Warning: These commands will prevent your Centreon cluster from working. Only do this if you know what you are doing.

Connect to a cluster node and run the following commands:

pcs resource delete centreon             \
cbd_central_broker \
gorgone \
snmptrapd \
centreontrapd \
http \
centreon_central_sync \
vip

If that does not work, it is probably due to a resource in a failed state. Run the following commands to delete the resource:

crm_resource --resource [resource] -D -t primitive -C
pcs resource cleanup centreon

To create the resources again, follow the installation procedure from this point

Monitoring a Centreon-HA cluster​

A high-availability platform is basically a LAMP platform (Linux Apache MariaDB PHP) managed by the ClusterLabs tools. The platform's monitoring must therefore include the same indicators as with any Centreon platform, and some cluster-specific ones.
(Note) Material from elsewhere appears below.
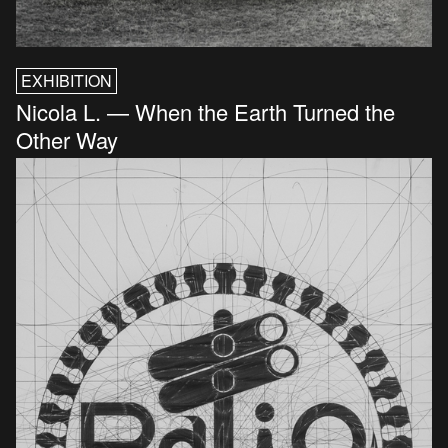
EXHIBITION
Nicola L. — When the Earth Turned the
Other Way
The monitoring of the cluster must be performed from an external poller.

System indicators and processes​

The easiest part consists in monitoring the basic system indicators, mostly using SNMP Protocol, which is made quite simple thanks to the Linux Monitoring Connector.

  • System metrics
    • LOAD Average
    • CPU usage
    • Memory usage
    • SWAP usage
    • File systems usage
    • Networking traffic
    • NTP synchronization with the reference time server
  • Processes
    • System processes crond, ntpd, rsyslogd
    • Centreon processes gorgoned, centengine, centerontrapd, httpd24-httpd, snmptrapd, mysqld, php-fpm

Application monitoring​

Cluster monitoring​

The cluster-specific health checks can be monitored using the Pacemaker Monitoring Connector:

  • Resources constraints: only for ms_mysql and centreon resources
  • Failed actions

Note: a Monitoring Connector dedicated to Centreon-HA might be release in the future to make this easier.